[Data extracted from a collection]
** BEGIN **

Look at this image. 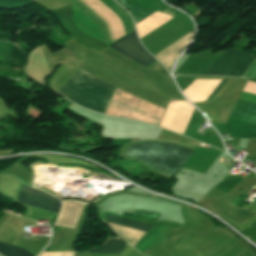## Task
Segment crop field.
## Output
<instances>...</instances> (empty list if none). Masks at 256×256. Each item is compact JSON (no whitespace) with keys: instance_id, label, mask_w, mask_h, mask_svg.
<instances>
[{"instance_id":"13","label":"crop field","mask_w":256,"mask_h":256,"mask_svg":"<svg viewBox=\"0 0 256 256\" xmlns=\"http://www.w3.org/2000/svg\"><path fill=\"white\" fill-rule=\"evenodd\" d=\"M116 1L119 2L122 6H124V7L127 9L128 12L131 13V15H132V17L134 18L135 21H137V20H139L140 18L144 17V16L147 15L148 13H150L149 15H151L152 13L155 12V11H151V10H147V9L140 8V7L135 6V7H137V8H140V9H142V10L148 12V13H146V12H144V11H142V10H140V9H137V8H135V7H133V6L129 5V4H126L125 2H123V1H125V0H123V1H122V0H116ZM149 15L145 16L144 18L148 17ZM144 18H142V19H140L139 21L135 22V24L138 23V22H140V21L143 20Z\"/></svg>"},{"instance_id":"5","label":"crop field","mask_w":256,"mask_h":256,"mask_svg":"<svg viewBox=\"0 0 256 256\" xmlns=\"http://www.w3.org/2000/svg\"><path fill=\"white\" fill-rule=\"evenodd\" d=\"M254 58L255 57L239 50L229 49L201 75H228L243 77Z\"/></svg>"},{"instance_id":"6","label":"crop field","mask_w":256,"mask_h":256,"mask_svg":"<svg viewBox=\"0 0 256 256\" xmlns=\"http://www.w3.org/2000/svg\"><path fill=\"white\" fill-rule=\"evenodd\" d=\"M109 46L113 47L114 49L118 50L122 54L126 55L127 57L131 58L132 60L138 62L145 67L156 61L143 49L139 40L136 37L135 31L127 35L122 40Z\"/></svg>"},{"instance_id":"16","label":"crop field","mask_w":256,"mask_h":256,"mask_svg":"<svg viewBox=\"0 0 256 256\" xmlns=\"http://www.w3.org/2000/svg\"><path fill=\"white\" fill-rule=\"evenodd\" d=\"M40 255H41V253H40ZM40 255H39V256H40Z\"/></svg>"},{"instance_id":"7","label":"crop field","mask_w":256,"mask_h":256,"mask_svg":"<svg viewBox=\"0 0 256 256\" xmlns=\"http://www.w3.org/2000/svg\"><path fill=\"white\" fill-rule=\"evenodd\" d=\"M21 192H25V193H29V194H33L36 196H40V197H44L47 199H51V200H55V201H59L57 199H55L54 197L41 192L39 190L36 189H32V188H28L24 185H22V188L20 190ZM18 196L17 199V203H21V204H25V205H29L32 207H36V208H40V209H44V210H48V211H52V212H56L58 213L59 208H60V204L59 202H55V201H51V200H47L44 198H40V197H36L33 195H29V194H25V193H21Z\"/></svg>"},{"instance_id":"9","label":"crop field","mask_w":256,"mask_h":256,"mask_svg":"<svg viewBox=\"0 0 256 256\" xmlns=\"http://www.w3.org/2000/svg\"><path fill=\"white\" fill-rule=\"evenodd\" d=\"M192 35L193 32L189 33L154 57L157 58L169 71L172 61L176 55L186 47L191 40Z\"/></svg>"},{"instance_id":"1","label":"crop field","mask_w":256,"mask_h":256,"mask_svg":"<svg viewBox=\"0 0 256 256\" xmlns=\"http://www.w3.org/2000/svg\"><path fill=\"white\" fill-rule=\"evenodd\" d=\"M72 6L74 20L77 23L79 29L85 34L92 36L103 43L109 45L124 37L121 26L117 21L114 14L109 11L104 5L98 0H81L83 1L94 13V14L83 2L79 0H69Z\"/></svg>"},{"instance_id":"14","label":"crop field","mask_w":256,"mask_h":256,"mask_svg":"<svg viewBox=\"0 0 256 256\" xmlns=\"http://www.w3.org/2000/svg\"><path fill=\"white\" fill-rule=\"evenodd\" d=\"M0 254L2 256H32L22 248L0 243Z\"/></svg>"},{"instance_id":"15","label":"crop field","mask_w":256,"mask_h":256,"mask_svg":"<svg viewBox=\"0 0 256 256\" xmlns=\"http://www.w3.org/2000/svg\"><path fill=\"white\" fill-rule=\"evenodd\" d=\"M245 77H252V78H256V60L255 62L252 64V66L249 68L247 74Z\"/></svg>"},{"instance_id":"11","label":"crop field","mask_w":256,"mask_h":256,"mask_svg":"<svg viewBox=\"0 0 256 256\" xmlns=\"http://www.w3.org/2000/svg\"><path fill=\"white\" fill-rule=\"evenodd\" d=\"M105 221L109 223L129 227V228L145 231V232H147L149 228L152 226L151 224H147V223H143V222H139V221H135V220H131V219H127V218H123V217H119V216H115L107 213L105 214Z\"/></svg>"},{"instance_id":"10","label":"crop field","mask_w":256,"mask_h":256,"mask_svg":"<svg viewBox=\"0 0 256 256\" xmlns=\"http://www.w3.org/2000/svg\"><path fill=\"white\" fill-rule=\"evenodd\" d=\"M129 244L123 239L108 238V240L95 249L86 250V253H106V254H121Z\"/></svg>"},{"instance_id":"3","label":"crop field","mask_w":256,"mask_h":256,"mask_svg":"<svg viewBox=\"0 0 256 256\" xmlns=\"http://www.w3.org/2000/svg\"><path fill=\"white\" fill-rule=\"evenodd\" d=\"M193 150L163 143L140 142L131 144L125 154L168 175H175Z\"/></svg>"},{"instance_id":"4","label":"crop field","mask_w":256,"mask_h":256,"mask_svg":"<svg viewBox=\"0 0 256 256\" xmlns=\"http://www.w3.org/2000/svg\"><path fill=\"white\" fill-rule=\"evenodd\" d=\"M244 90L256 94V83L247 81ZM244 90L240 96V99L256 104V95ZM240 99L238 100L229 119L241 121L256 127V105ZM231 120H228L224 129L232 137V139L256 137L255 127Z\"/></svg>"},{"instance_id":"12","label":"crop field","mask_w":256,"mask_h":256,"mask_svg":"<svg viewBox=\"0 0 256 256\" xmlns=\"http://www.w3.org/2000/svg\"><path fill=\"white\" fill-rule=\"evenodd\" d=\"M223 214L227 215L228 217L234 219L235 221L243 224L245 223L247 220H249L251 217H253L254 213L249 212L247 210H242V209H238V208H234L232 206H230L229 208H227L225 211L222 212Z\"/></svg>"},{"instance_id":"2","label":"crop field","mask_w":256,"mask_h":256,"mask_svg":"<svg viewBox=\"0 0 256 256\" xmlns=\"http://www.w3.org/2000/svg\"><path fill=\"white\" fill-rule=\"evenodd\" d=\"M115 89V87L77 69L55 91L76 104L104 114Z\"/></svg>"},{"instance_id":"8","label":"crop field","mask_w":256,"mask_h":256,"mask_svg":"<svg viewBox=\"0 0 256 256\" xmlns=\"http://www.w3.org/2000/svg\"><path fill=\"white\" fill-rule=\"evenodd\" d=\"M221 80H195L183 94L193 103L206 101Z\"/></svg>"}]
</instances>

** END **

■ **SET TASK**: State how many of the lines above contain the string "instances", matching case exactly. Give only the number.

■ **FINISHED TASK**: 3